Por Gilvan Marques e Bruno Lucca | Folhapress
Foto: Rovena Rosa/Agência Brasil
Mais da metade (56%) dos brasileiros acreditam que professores não devem falar sobre política em sala de aula, segundo pesquisa Datafolha. Apesar disso, mais de 90% dos entrevistados defendem que instituições e professores devem discutir com alunos sobre pobreza, desigualdade social e discriminação racial --temas relacionados à política.
Outros 54% dizem que pais têm o direito de proibir as escolas de ensinar temas que não achem adequados.
Encomendada pelo Cenpec (Centro de Estudos e Pesquisas em Educação, Cultura e Ação Comunitária) e pela Ação Educativa, a pesquisa foi realizada entre os dias 8 e 15 de março com 2.090 pessoas. A margem de erro é de dois pontos percentuais.
Maria Braga, doutora em ciência política e professora da UFSCar (Universidade Federal de São Carlos), diz que a aparente contradição ocorre porque grande parte da população relaciona política ao partidarismo e a pautas de costumes.
Para Braga, a maior aceitação a temas como pobreza e discriminação se dá por serem assuntos menos sensíveis para os conservadores.
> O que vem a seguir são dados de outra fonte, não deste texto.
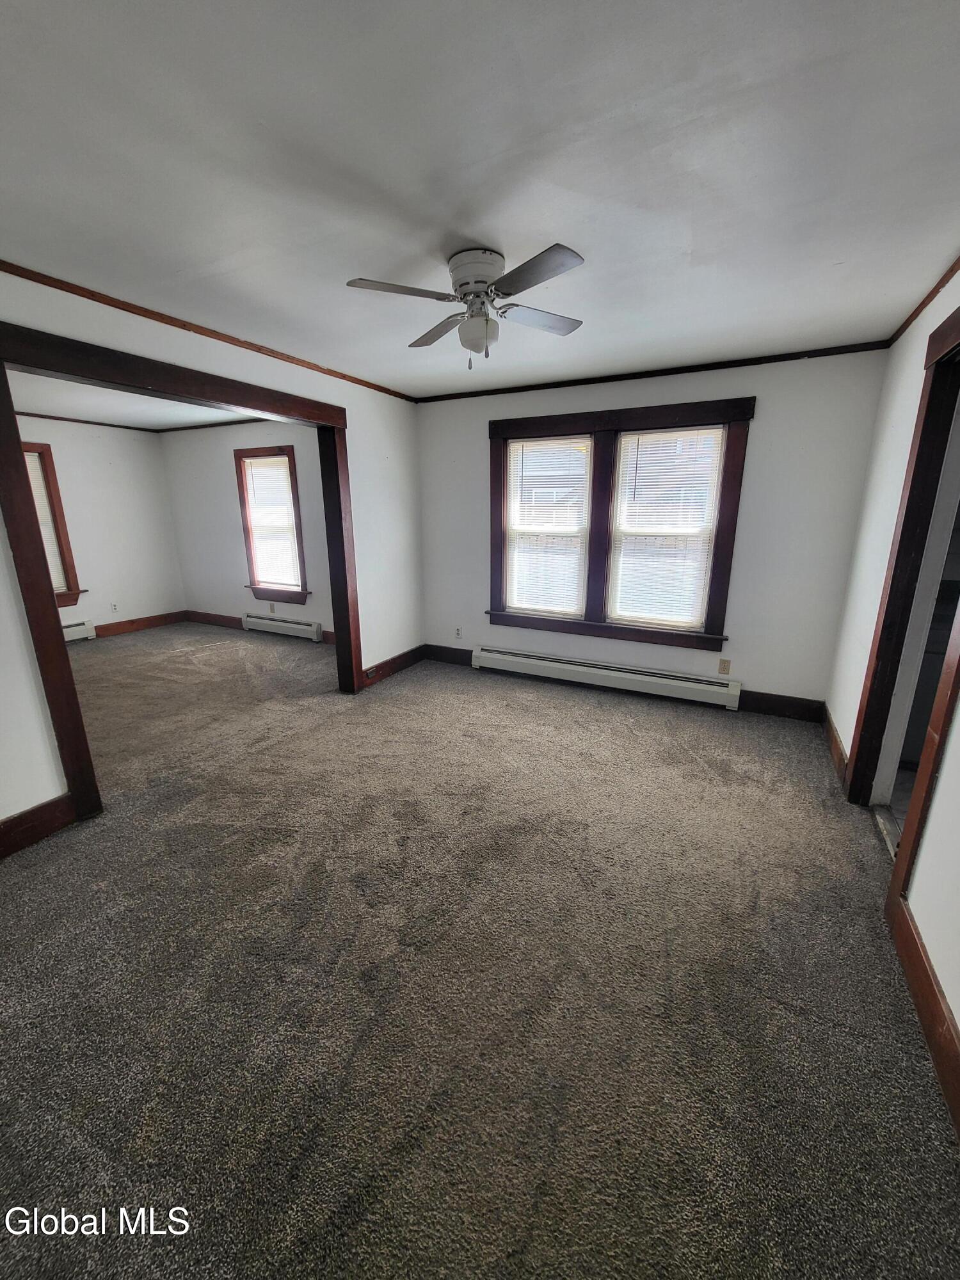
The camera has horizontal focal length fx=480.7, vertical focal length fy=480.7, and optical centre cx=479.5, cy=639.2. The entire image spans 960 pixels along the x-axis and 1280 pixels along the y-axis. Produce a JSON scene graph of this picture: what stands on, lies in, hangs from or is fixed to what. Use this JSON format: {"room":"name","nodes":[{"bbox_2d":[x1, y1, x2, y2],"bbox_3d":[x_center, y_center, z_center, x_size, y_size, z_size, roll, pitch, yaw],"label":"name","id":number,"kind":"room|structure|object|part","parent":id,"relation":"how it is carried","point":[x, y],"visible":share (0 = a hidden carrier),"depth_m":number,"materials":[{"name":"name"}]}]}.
{"room":"living room","nodes":[
{"label":"living room","id":0,"kind":"room"},
{"bbox_2d":[14,416,184,634],"bbox_3d":[-5.038,-1.061,4.882,0.150,2.477,3.760,8,17,27],"label":"left wall","id":1,"kind":"structure","parent":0,"point":[75,608],"depth_m":5.81,"materials":[{"name":"white paint"}]},
{"bbox_2d":[17,438,81,606],"bbox_3d":[-4.958,-1.143,4.984,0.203,1.743,1.074,8,17,27],"label":"window","id":2,"kind":"structure","parent":1,"relation":"in","point":[64,539],"depth_m":5.32,"materials":[{"name":"brown wood"}]},
{"bbox_2d":[20,447,69,595],"bbox_3d":[-4.830,-1.164,4.866,0.051,1.432,0.773,8,17,27],"label":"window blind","id":3,"kind":"object","parent":2,"relation":"attached to","point":[38,469],"visible":0.24,"depth_m":5.14,"materials":[{"name":"white plastic"}]},
{"bbox_2d":[62,619,95,642],"bbox_3d":[-4.926,0.017,5.232,0.082,0.198,1.148,8,17,27],"label":"baseboard heater","id":4,"kind":"object","parent":1,"relation":"attached to","point":[80,628],"visible":0.43,"depth_m":5.61,"materials":[{"name":"white metal"}]},
{"bbox_2d":[11,410,159,432],"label":"crown molding","id":5,"kind":"structure","parent":1,"relation":"attached to","point":[19,412],"depth_m":5.39,"materials":[{"name":"brown wood"}]},
{"bbox_2d":[110,601,119,611],"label":"wall socket","id":6,"kind":"object","parent":1,"relation":"attached to","point":[114,608],"visible":0.99,"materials":[{"name":"white plastic"}]},
{"bbox_2d":[97,611,187,637],"bbox_3d":[-4.345,-0.194,6.116,0.017,0.136,1.196,8,17,27],"label":"baseboard","id":7,"kind":"structure","parent":1,"relation":"attached to","point":[133,622],"depth_m":6.12,"materials":[{"name":"brown wood"}]},
{"bbox_2d":[4,367,248,430],"bbox_3d":[-3.152,-2.123,3.875,4.039,0.115,3.785,8,17,27],"label":"far room ceiling","id":8,"kind":"structure","parent":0,"point":[143,418],"depth_m":4.62,"materials":[{"name":"white paint"}]},
{"bbox_2d":[0,270,421,836],"bbox_3d":[-1.614,-0.508,2.808,0.133,2.475,4.386,8,17,27],"label":"left wall","id":9,"kind":"structure","parent":0,"point":[376,644],"depth_m":2.97,"materials":[{"name":"white paint"}]},
{"bbox_2d":[0,792,75,858],"bbox_3d":[-2.280,0.965,1.796,0.017,0.145,1.294,8,17,27],"label":"baseboard","id":10,"kind":"structure","parent":9,"relation":"attached to","point":[46,805],"depth_m":2.21,"materials":[{"name":"brown wood"}]},
{"bbox_2d":[0,319,359,833],"bbox_3d":[-1.545,-0.382,2.926,0.203,2.174,2.057,8,17,27],"label":"door frame","id":11,"kind":"structure","parent":9,"relation":"attached to","point":[48,595],"depth_m":2.24,"materials":[{"name":"brown wood"}]},
{"bbox_2d":[0,259,418,402],"bbox_3d":[-1.574,-1.672,2.561,0.033,0.046,3.994,8,17,27],"label":"crown molding","id":12,"kind":"structure","parent":9,"relation":"attached to","point":[54,286],"depth_m":2.48,"materials":[{"name":"brown wood"}]},
{"bbox_2d":[361,643,426,688],"bbox_3d":[-0.804,0.243,4.482,0.017,0.138,1.106,8,17,27],"label":"baseboard","id":13,"kind":"structure","parent":9,"relation":"attached to","point":[404,655],"depth_m":4.47,"materials":[{"name":"brown wood"}]},
{"bbox_2d":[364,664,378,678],"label":"baseboard outlet","id":14,"kind":"object","parent":13,"relation":"attached to","point":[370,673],"visible":0.97,"depth_m":4.18,"materials":[{"name":"metal"}]},
{"bbox_2d":[161,417,334,640],"bbox_3d":[-2.384,-1.268,5.643,3.968,2.491,0.159,8,17,27],"label":"wall","id":15,"kind":"structure","parent":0,"point":[241,606],"depth_m":5.85,"materials":[{"name":"paint"}]},
{"bbox_2d":[160,416,268,432],"bbox_3d":[-2.242,-2.399,5.184,4.021,0.054,0.044,8,17,27],"label":"crown molding","id":16,"kind":"structure","parent":15,"relation":"attached to","point":[185,429],"depth_m":5.62,"materials":[{"name":"brown wood"}]},
{"bbox_2d":[182,609,334,643],"bbox_3d":[-2.550,-0.132,5.864,3.473,0.135,0.019,8,17,27],"label":"baseboard","id":17,"kind":"structure","parent":15,"relation":"attached to","point":[207,617],"depth_m":6.29,"materials":[{"name":"brown wood"}]},
{"bbox_2d":[233,443,307,602],"bbox_3d":[-2.377,-1.300,5.606,0.978,1.737,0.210,8,17,27],"label":"window","id":18,"kind":"structure","parent":15,"relation":"in","point":[299,555],"depth_m":5.58,"materials":[{"name":"brown wood"}]},
{"bbox_2d":[241,454,301,588],"bbox_3d":[-2.407,-1.338,5.597,0.742,1.423,0.050,8,17,27],"label":"window blind","id":19,"kind":"object","parent":18,"relation":"attached to","point":[254,469],"visible":0.95,"depth_m":5.59,"materials":[{"name":"white plastic"}]},
{"bbox_2d":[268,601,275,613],"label":"wall socket","id":20,"kind":"object","parent":15,"relation":"attached to","point":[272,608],"visible":0.99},
{"bbox_2d":[241,613,323,642],"bbox_3d":[-2.409,-0.152,5.795,1.269,0.193,0.073,8,17,27],"label":"baseboard heater","id":21,"kind":"object","parent":15,"relation":"attached to","point":[291,624],"visible":0.99,"depth_m":5.73,"materials":[{"name":"white metal"}]},
{"bbox_2d":[0,0,959,398],"bbox_3d":[-0.162,-1.523,1.750,4.170,0.110,4.791,8,17,27],"label":"ceiling","id":22,"kind":"structure","parent":0,"point":[360,259],"depth_m":1.39,"materials":[{"name":"white paint"}]},
{"bbox_2d":[345,241,587,368],"bbox_3d":[-0.010,-1.330,1.968,0.897,0.401,0.890,-1,15,-2],"label":"ceiling fan","id":23,"kind":"object","parent":22,"relation":"attached to","point":[475,283],"visible":0.99,"depth_m":1.89,"materials":[{"name":"metal"}]},
{"bbox_3d":[-0.295,-1.308,1.818,0.346,0.032,0.336,8,17,27],"label":"blade","id":24,"kind":"part","parent":23,"relation":"part of","materials":[{"name":"wood"}]},
{"bbox_3d":[-0.181,-1.395,2.194,0.385,0.035,0.321,8,17,27],"label":"blade","id":25,"kind":"part","parent":23,"relation":"part of","materials":[{"name":"wood"}]},
{"bbox_3d":[-0.008,-1.447,1.952,0.237,0.152,0.239,8,17,27],"label":"motor housing","id":26,"kind":"part","parent":23,"relation":"part of","materials":[{"name":"white metal"}]},
{"bbox_3d":[0.167,-1.242,1.658,0.409,0.032,0.280,8,17,27],"label":"blade","id":27,"kind":"part","parent":23,"relation":"part of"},
{"bbox_3d":[0.246,-1.373,2.074,0.320,0.032,0.373,8,17,27],"label":"blade","id":28,"kind":"part","parent":23,"relation":"part of","materials":[{"name":"wood"}]},
{"bbox_2d":[0,625,959,1279],"bbox_3d":[-1.477,0.761,3.023,7.103,0.108,5.358,8,17,27],"label":"carpet floor","id":29,"kind":"structure","parent":0,"point":[581,705],"depth_m":1.52,"materials":[{"name":"carpet"}]},
{"bbox_2d":[417,350,890,714],"bbox_3d":[1.001,-0.806,3.949,3.574,2.460,0.160,8,17,27],"label":"back wall","id":30,"kind":"structure","parent":0,"point":[774,415],"depth_m":3.43,"materials":[{"name":"paint"}]},
{"bbox_2d":[454,625,462,638],"bbox_3d":[-0.212,-0.065,4.701,0.071,0.117,0.008,8,17,27],"label":"wall socket","id":31,"kind":"object","parent":30,"relation":"attached to","point":[457,633],"visible":0.99,"depth_m":4.70,"materials":[{"name":"white plastic"}]},
{"bbox_2d":[471,644,742,709],"bbox_3d":[0.963,0.288,4.122,2.249,0.188,0.077,8,17,27],"label":"baseboard heater","id":32,"kind":"object","parent":30,"relation":"attached to","point":[586,668],"visible":0.99,"depth_m":4.01,"materials":[{"name":"white metal"}]},
{"bbox_2d":[486,396,753,651],"bbox_3d":[0.986,-0.877,3.905,1.997,1.757,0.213,8,17,27],"label":"double window","id":33,"kind":"structure","parent":30,"relation":"in","point":[536,423],"depth_m":3.81,"materials":[{"name":"brown wood"}]},
{"bbox_2d":[503,438,590,618],"bbox_3d":[0.563,-0.936,4.098,0.712,1.421,0.047,8,17,27],"label":"window blind","id":34,"kind":"object","parent":33,"relation":"attached to","point":[515,445],"visible":0.98,"depth_m":4.08,"materials":[{"name":"white plastic"}]},
{"bbox_2d":[608,426,725,629],"bbox_3d":[1.401,-0.833,3.707,0.747,1.435,0.051,8,17,27],"label":"window blind","id":35,"kind":"object","parent":33,"relation":"attached to","point":[631,452],"visible":0.98,"depth_m":3.69,"materials":[{"name":"white plastic"}]},
{"bbox_2d":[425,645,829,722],"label":"baseboard","id":36,"kind":"structure","parent":30,"relation":"attached to","point":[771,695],"depth_m":3.62,"materials":[{"name":"brown wood"}]},
{"bbox_2d":[412,339,890,402],"bbox_3d":[0.952,-1.949,3.597,3.353,0.048,0.038,8,17,27],"label":"crown molding","id":37,"kind":"structure","parent":30,"relation":"attached to","point":[536,388],"depth_m":3.35,"materials":[{"name":"brown wood"}]},
{"bbox_2d":[717,657,730,674],"bbox_3d":[1.871,0.208,3.679,0.070,0.117,0.009,8,17,27],"label":"wall socket","id":38,"kind":"object","parent":30,"relation":"attached to","point":[724,671],"visible":0.98,"depth_m":3.68,"materials":[{"name":"beige plastic"}]},
{"bbox_2d":[826,264,959,1112],"bbox_3d":[1.461,-0.087,1.230,0.140,2.451,4.481,8,17,27],"label":"right wall","id":39,"kind":"structure","parent":0,"point":[958,1017],"depth_m":2.36,"materials":[{"name":"white paint"}]},
{"bbox_2d":[822,706,849,785],"bbox_3d":[2.250,0.632,3.058,0.018,0.137,0.903,8,17,27],"label":"baseboard","id":40,"kind":"structure","parent":39,"relation":"attached to","point":[834,740],"depth_m":2.95,"materials":[{"name":"brown wood"}]},
{"bbox_2d":[844,299,959,864],"bbox_3d":[1.795,-0.095,1.853,0.182,2.185,1.188,8,17,27],"label":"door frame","id":41,"kind":"structure","parent":39,"relation":"attached to","point":[884,619],"depth_m":2.07,"materials":[{"name":"brown wood"}]},
{"bbox_2d":[885,255,959,346],"bbox_3d":[1.445,-1.275,1.075,0.038,0.049,4.066,8,17,27],"label":"crown molding","id":42,"kind":"structure","parent":39,"relation":"attached to","point":[905,326],"depth_m":2.25,"materials":[{"name":"brown wood"}]},
{"bbox_2d":[887,887,959,1136],"bbox_3d":[1.030,1.231,0.852,0.018,0.140,2.315,8,17,27],"label":"baseboard","id":43,"kind":"structure","parent":39,"relation":"attached to","point":[929,985],"depth_m":1.41,"materials":[{"name":"brown wood"}]}
]}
A pesquisa mostra também que apenas 27% da população conhece o Escola Sem Partido. Criado em 2004, o movimento defende uma educação neutra. O veto à discussão político-partidária e sexual são bandeiras levantadas pelos apoiadores.
As pautas do movimento foram abraçadas por políticos conservadores e inspiraram alguns projetos de lei.
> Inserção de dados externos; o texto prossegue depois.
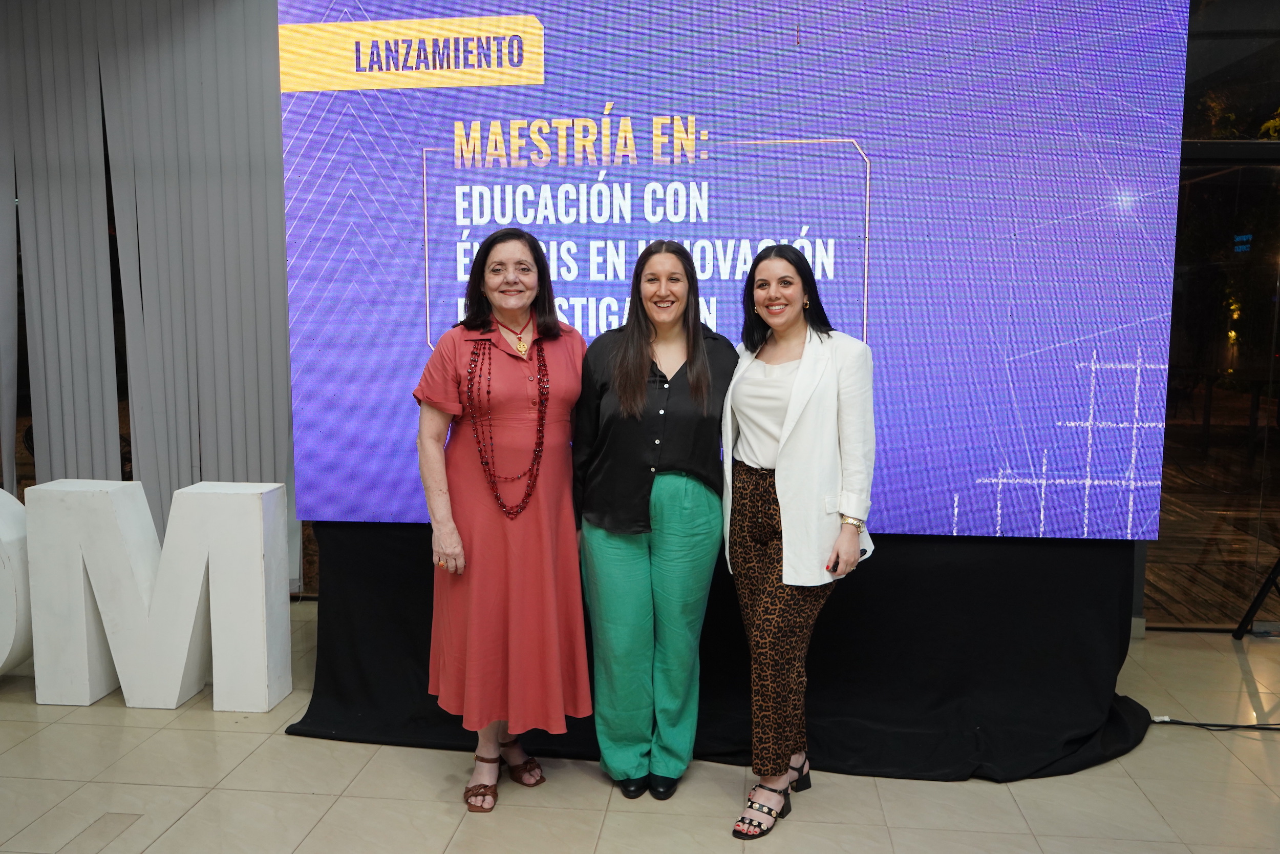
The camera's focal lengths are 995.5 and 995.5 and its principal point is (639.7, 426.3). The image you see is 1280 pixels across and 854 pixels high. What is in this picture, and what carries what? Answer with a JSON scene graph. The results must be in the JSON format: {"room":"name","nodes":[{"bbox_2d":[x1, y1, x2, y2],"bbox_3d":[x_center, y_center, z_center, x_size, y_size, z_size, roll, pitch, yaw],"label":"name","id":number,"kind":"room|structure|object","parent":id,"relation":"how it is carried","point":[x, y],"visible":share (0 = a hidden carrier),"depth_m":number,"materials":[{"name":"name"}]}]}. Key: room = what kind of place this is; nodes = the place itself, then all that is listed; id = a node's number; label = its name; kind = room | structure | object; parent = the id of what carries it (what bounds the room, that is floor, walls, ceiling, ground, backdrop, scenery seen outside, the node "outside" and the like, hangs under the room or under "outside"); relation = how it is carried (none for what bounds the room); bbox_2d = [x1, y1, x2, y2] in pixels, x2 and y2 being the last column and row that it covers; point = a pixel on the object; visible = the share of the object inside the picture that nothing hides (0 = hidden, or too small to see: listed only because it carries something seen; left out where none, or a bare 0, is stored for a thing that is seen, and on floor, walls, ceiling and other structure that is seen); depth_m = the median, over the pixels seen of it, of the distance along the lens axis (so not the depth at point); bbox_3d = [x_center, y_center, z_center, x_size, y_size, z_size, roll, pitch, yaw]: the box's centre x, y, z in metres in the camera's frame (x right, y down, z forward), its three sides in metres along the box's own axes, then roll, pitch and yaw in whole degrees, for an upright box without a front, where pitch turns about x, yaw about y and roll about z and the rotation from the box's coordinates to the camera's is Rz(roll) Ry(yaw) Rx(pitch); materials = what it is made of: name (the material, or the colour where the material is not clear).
{"room":"event hall","nodes":[
{"label":"event hall","id":0,"kind":"room"},
{"bbox_2d":[0,0,294,571],"bbox_3d":[-2.352,-0.644,4.485,2.150,2.907,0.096,1,7,6],"label":"vertical blind","id":1,"kind":"object","parent":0,"point":[189,476],"visible":0.64,"depth_m":4.46,"materials":[{"name":"grey fabric"}]},
{"bbox_2d":[0,601,1279,853],"bbox_3d":[0.001,1.237,1.794,8.884,0.105,6.586,1,7,6],"label":"floor","id":2,"kind":"structure","parent":0,"point":[174,834],"depth_m":2.86,"materials":[{"name":"beige tile"}]},
{"bbox_2d":[0,489,33,674],"bbox_3d":[-2.571,0.580,3.685,0.832,0.756,0.342,1,7,6],"label":"letter","id":3,"kind":"object","parent":2,"relation":"on","point":[13,536],"visible":0.72,"depth_m":3.60,"materials":[{"name":"white"}]},
{"bbox_2d":[30,476,294,712],"bbox_3d":[-1.685,0.568,3.535,0.911,0.799,0.258,1,7,6],"label":"letter","id":4,"kind":"object","parent":2,"relation":"on","point":[267,705],"visible":0.98,"depth_m":3.44,"materials":[{"name":"white"}]},
{"bbox_2d":[411,226,592,816],"bbox_3d":[-0.394,0.267,2.891,0.483,1.542,0.623,1,7,6],"label":"woman","id":5,"kind":"object","parent":2,"relation":"on","point":[557,352],"visible":0.95,"depth_m":2.75},
{"bbox_2d":[571,241,739,799],"bbox_3d":[0.042,0.264,2.923,0.487,1.519,0.579,1,7,6],"label":"woman","id":6,"kind":"object","parent":2,"relation":"on","point":[635,397],"visible":0.97,"depth_m":2.77},
{"bbox_2d":[293,521,1151,781],"bbox_3d":[0.301,0.558,3.506,2.771,0.858,1.194,1,7,6],"label":"black cloth","id":7,"kind":"object","parent":2,"relation":"on","point":[837,605],"visible":0.57,"depth_m":3.20,"materials":[{"name":"black fabric"}]},
{"bbox_2d":[289,0,1165,539],"bbox_3d":[0.230,-0.595,3.203,2.856,1.969,0.162,1,7,6],"label":"led screen","id":8,"kind":"object","parent":7,"relation":"on","point":[843,152],"visible":0.88,"depth_m":3.10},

As propostas foram repudiadas pelo Conselho Nacional de Direitos Humanos, órgão vinculado ao Ministério da Justiça, e questionadas devido à inconstitucionalidade por MPF (Ministério Público Federal), AGU (Advocacia-Geral da União) e STF (Supremo Tribunal Federal).
Em 2020, o STF considerou inconstitucional uma lei estadual de Alagoas que dizia, entre outras coisas, ser direito dos pais que seus filhos tivessem uma "educação moral livre de doutrinação política, religiosa ou ideológica". Até aquele ano, 237 projetos motivados pelo Escola Sem Partido haviam sido apresentados, segundo a Frente Escola Sem Mordaça. A derrota no STF foi um dos motivos que fizeram o fundador do Escola sem Partido, Miguel Nagib, abandonar o movimento
Para o vereador Fernando Holiday (Novo-SP), que até 2019 foi um dos porta-vozes do Escola Sem Partido, o movimento conscientizou famílias sobre o que ele chama de aparelhamento ideológico. "Mesmo que esses projetos não tenham virado lei, a discussão já teve efeito. Hoje, a autonomia de pensamento dos alunos é muito maior."
Renata Aquino, do grupo Professores Contra o Escola Sem Partido, criado por docentes da Universidade Federal Fluminense em 2004, diz que a pressão provocada por movimentos conservadores continua. "Hoje somos mais comedidos. Não éramos assim há quatro anos. A autocensura [dos professores] é a principal vitória deles", diz.
Segundo a Aspescs (Associação dos Profissionais da Educação de São Caetano do Sul), recentemente um professor de história do município foi repreendido por falar sobre o nazifascismo. Também no ABC Paulista, docentes afirmam ter recebido orientação de uma diretora vetando debates sobre a ditadura militar.
Em nota, a Secretaria da Educação do Estado de São Paulo disse que temas relacionados à política fazem parte do currículo, seguindo diretrizes da Base Nacional Comum Curricular. "O trabalho realizado em sala não tem foco político-partidário e os alunos são livres para dar opiniões."